— start GIVEN DATA —

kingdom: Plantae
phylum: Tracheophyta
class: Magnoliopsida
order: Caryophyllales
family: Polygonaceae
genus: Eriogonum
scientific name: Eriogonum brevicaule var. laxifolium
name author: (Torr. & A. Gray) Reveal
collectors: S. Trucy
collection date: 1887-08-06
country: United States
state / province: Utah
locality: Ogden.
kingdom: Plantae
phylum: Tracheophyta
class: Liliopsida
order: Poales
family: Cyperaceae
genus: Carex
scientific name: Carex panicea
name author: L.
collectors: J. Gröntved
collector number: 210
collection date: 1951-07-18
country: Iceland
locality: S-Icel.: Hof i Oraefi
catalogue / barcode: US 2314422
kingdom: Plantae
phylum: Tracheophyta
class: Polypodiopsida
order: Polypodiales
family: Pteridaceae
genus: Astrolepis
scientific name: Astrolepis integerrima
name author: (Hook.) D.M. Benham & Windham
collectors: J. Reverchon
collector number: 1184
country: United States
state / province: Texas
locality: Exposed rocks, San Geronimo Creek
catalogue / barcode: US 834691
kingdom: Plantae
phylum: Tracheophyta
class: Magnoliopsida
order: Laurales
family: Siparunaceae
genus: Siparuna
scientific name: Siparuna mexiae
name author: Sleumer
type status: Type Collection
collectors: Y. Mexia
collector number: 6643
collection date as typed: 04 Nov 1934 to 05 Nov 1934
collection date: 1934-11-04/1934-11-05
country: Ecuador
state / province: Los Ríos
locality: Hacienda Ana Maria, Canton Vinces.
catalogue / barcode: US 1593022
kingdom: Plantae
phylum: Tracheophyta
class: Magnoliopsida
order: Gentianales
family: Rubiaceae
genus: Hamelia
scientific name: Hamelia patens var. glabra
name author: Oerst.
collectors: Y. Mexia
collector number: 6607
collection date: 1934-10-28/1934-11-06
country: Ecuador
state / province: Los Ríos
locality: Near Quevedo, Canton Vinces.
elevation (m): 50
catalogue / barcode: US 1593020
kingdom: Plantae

— end GIVEN DATA —

## DIRECTION:
Present every line of the data above as a Markdown table with two columns, No. for the row number and Entry for the line itself. Leave out any blank lines.

## ANSWER FOR THE TASK:
| No. | Entry |
|---|---|
| 1 | kingdom: Plantae |
| 2 | phylum: Tracheophyta |
| 3 | class: Magnoliopsida |
| 4 | order: Caryophyllales |
| 5 | family: Polygonaceae |
| 6 | genus: Eriogonum |
| 7 | scientific name: Eriogonum brevicaule var. laxifolium |
| 8 | name author: (Torr. & A. Gray) Reveal |
| 9 | collectors: S. Trucy |
| 10 | collection date: 1887-08-06 |
| 11 | country: United States |
| 12 | state / province: Utah |
| 13 | locality: Ogden. |
| 14 | kingdom: Plantae |
| 15 | phylum: Tracheophyta |
| 16 | class: Liliopsida |
| 17 | order: Poales |
| 18 | family: Cyperaceae |
| 19 | genus: Carex |
| 20 | scientific name: Carex panicea |
| 21 | name author: L. |
| 22 | collectors: J. Gröntved |
| 23 | collector number: 210 |
| 24 | collection date: 1951-07-18 |
| 25 | country: Iceland |
| 26 | locality: S-Icel.: Hof i Oraefi |
| 27 | catalogue / barcode: US 2314422 |
| 28 | kingdom: Plantae |
| 29 | phylum: Tracheophyta |
| 30 | class: Polypodiopsida |
| 31 | order: Polypodiales |
| 32 | family: Pteridaceae |
| 33 | genus: Astrolepis |
| 34 | scientific name: Astrolepis integerrima |
| 35 | name author: (Hook.) D.M. Benham & Windham |
| 36 | collectors: J. Reverchon |
| 37 | collector number: 1184 |
| 38 | country: United States |
| 39 | state / province: Texas |
| 40 | locality: Exposed rocks, San Geronimo Creek |
| 41 | catalogue / barcode: US 834691 |
| 42 | kingdom: Plantae |
| 43 | phylum: Tracheophyta |
| 44 | class: Magnoliopsida |
| 45 | order: Laurales |
| 46 | family: Siparunaceae |
| 47 | genus: Siparuna |
| 48 | scientific name: Siparuna mexiae |
| 49 | name author: Sleumer |
| 50 | type status: Type Collection |
| 51 | collectors: Y. Mexia |
| 52 | collector number: 6643 |
| 53 | collection date as typed: 04 Nov 1934 to 05 Nov 1934 |
| 54 | collection date: 1934-11-04/1934-11-05 |
| 55 | country: Ecuador |
| 56 | state / province: Los Ríos |
| 57 | locality: Hacienda Ana Maria, Canton Vinces. |
| 58 | catalogue / barcode: US 1593022 |
| 59 | kingdom: Plantae |
| 60 | phylum: Tracheophyta |
| 61 | class: Magnoliopsida |
| 62 | order: Gentianales |
| 63 | family: Rubiaceae |
| 64 | genus: Hamelia |
| 65 | scientific name: Hamelia patens var. glabra |
| 66 | name author: Oerst. |
| 67 | collectors: Y. Mexia |
| 68 | collector number: 6607 |
| 69 | collection date: 1934-10-28/1934-11-06 |
| 70 | country: Ecuador |
| 71 | state / province: Los Ríos |
| 72 | locality: Near Quevedo, Canton Vinces. |
| 73 | elevation (m): 50 |
| 74 | catalogue / barcode: US 1593020 |
| 75 | kingdom: Plantae |